I think the new iPhone 3GS showed that the iPhone software was way ahead of the hardware. Any carrier, particularly those using Symbian phones, could have offered up a more open software platform regardless of whether they had much say over the hardware specifications of the device. But they all act in concert to try to protect the notion that they 'own' their networks and any and all content that flows over it.
As a footnote: I think more open software standards make things easily portable to the rest of the world. I think the two things that won't get cracked easily without an almost total monopoly are: mobile banking and things that require in-venue specialized devices (like scanners).
In todays news: The Pirate Bay is now a forbidden website in The Netherlands, for very vague reasons.
If the judge forces ISP's to block The Pirate Bay, a very dangerous precedent is set. Regulation stifles innovation.
in freedom example. It seems that much of what you reference is about
various content owners protecting their copyright. I agree that
copyright law needs to change to accomodate the web (I'm a fan of
Lawrence Lessig) and that there will probably be an overreactive
lockdown (or perhaps the RIAA has already seen to that).

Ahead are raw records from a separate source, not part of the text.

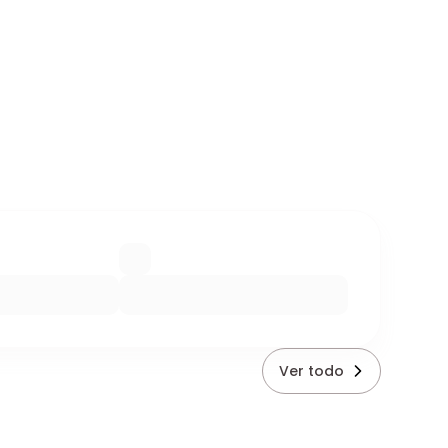
Ver todo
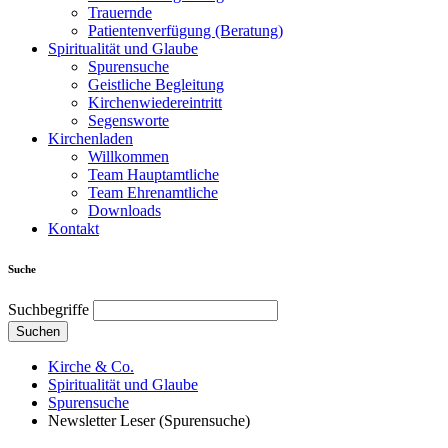
Trauernde
Patientenverfügung (Beratung)
Spiritualität und Glaube
Spurensuche
Geistliche Begleitung
Kirchenwiedereintritt
Segensworte
Kirchenladen
Willkommen
Team Hauptamtliche
Team Ehrenamtliche
Downloads
Kontakt
Suche
Suchbegriffe
Suchen
Kirche & Co.
Spiritualität und Glaube
Spurensuche
Newsletter Leser (Spurensuche)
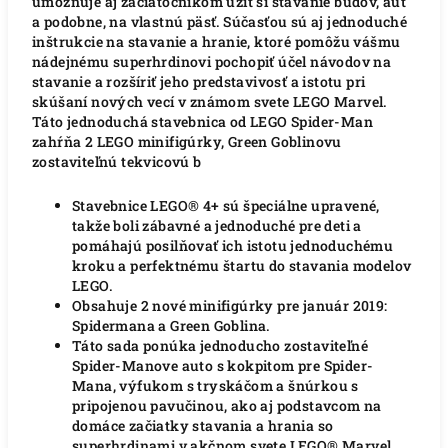
umožňuje aj začiatočníkom užiť si stavanie budov, áut
a podobne, na vlastnú päsť. Súčasťou sú aj jednoduché
inštrukcie na stavanie a hranie, ktoré pomôžu vášmu
nádejnému superhrdinovi pochopiť účel návodov na
stavanie a rozšíriť jeho predstavivosť a istotu pri
skúšaní nových vecí v známom svete LEGO Marvel.
Táto jednoduchá stavebnica od LEGO Spider-Man
zahŕňa 2 LEGO minifigúrky, Green Goblinovu
zostaviteľnú tekvicovú b
Stavebnice LEGO® 4+ sú špeciálne upravené,
takže boli zábavné a jednoduché pre deti a
pomáhajú posilňovať ich istotu jednoduchému
kroku a perfektnému štartu do stavania modelov
LEGO.
Obsahuje 2 nové minifigúrky pre január 2019:
Spidermana a Green Goblina.
Táto sada ponúka jednoducho zostaviteľné
Spider-Manove auto s kokpitom pre Spider-
Mana, výfukom s tryskáčom a šnúrkou s
pripojenou pavučinou, ako aj podstavcom na
domáce začiatky stavania a hrania so
superhrdinami v akčnom svete LEGO® Marvel.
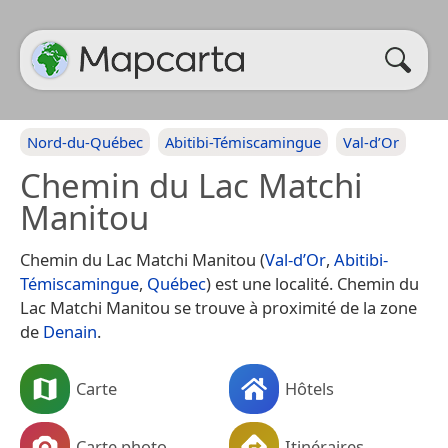
Nord-du-Québec
Abitibi-Témiscamingue
Val-d’Or
Chemin du Lac Matchi
Manitou
Chemin du Lac Matchi Manitou (
Val-d’Or
,
Abitibi-
Témiscamingue
,
Québec
) est une localité. Chemin du
Lac Matchi Manitou se trouve à proximité de la zone
de
Denain
.
Carte
Hôtels
Carte photo
Itinéraires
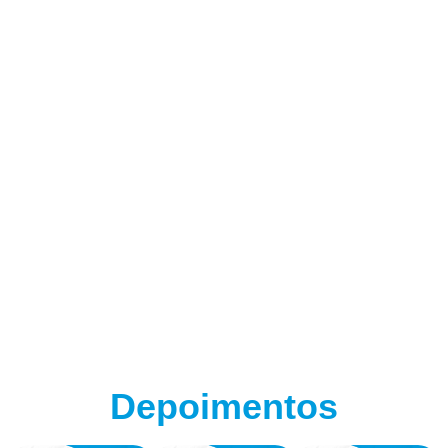
(adsbygoogle = window.adsbygoogle || []).push({});
Depoimentos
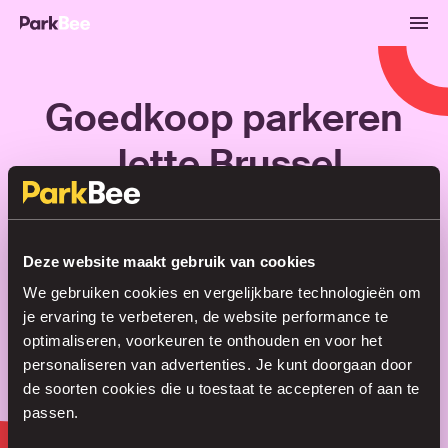
Goedkoop parkeren
Jette Brussel
Reserveren
Abonnementen
Luchthaven
Deze website maakt gebruik van cookies
We gebruiken cookies en vergelijkbare technologieën om
Regel je parkeerplek in no time
je ervaring te verbeteren, de website performance te
optimaliseren, voorkeuren te onthouden en voor het
personaliseren van advertenties. Je kunt doorgaan door
de soorten cookies die u toestaat te accepteren of aan te
Zoeken
passen.
of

But I also think that the arguments over content licensing and piracy
are only a small part of the future of the web. I think one of the
more heartening things is that the design of IP based services
encourages experimentation and provides a sandbox for products and
business models with almost no gatekeepers and increasingly less
technical friction.
If the ISP's start filtering specific websites, the same filter can (and probably will) be used to influence net neutrality. Just like Apple (or AT&T) blocked the Google Voice App for the iPhone, ISP's can decide to block Google Voice. That isn't far fetched, because all big ISP's over here are also wireless carriers and they're probably dying to get rid of Google's innovative application.
Just like you said, wireless carriers are part of big cartels and if this cartel decides to block (for example) Youtube from their networks if Google doesn't pay up, the face of the entire internet will change.
ISP's should never block any website. They are data pipes, not gatekeepers.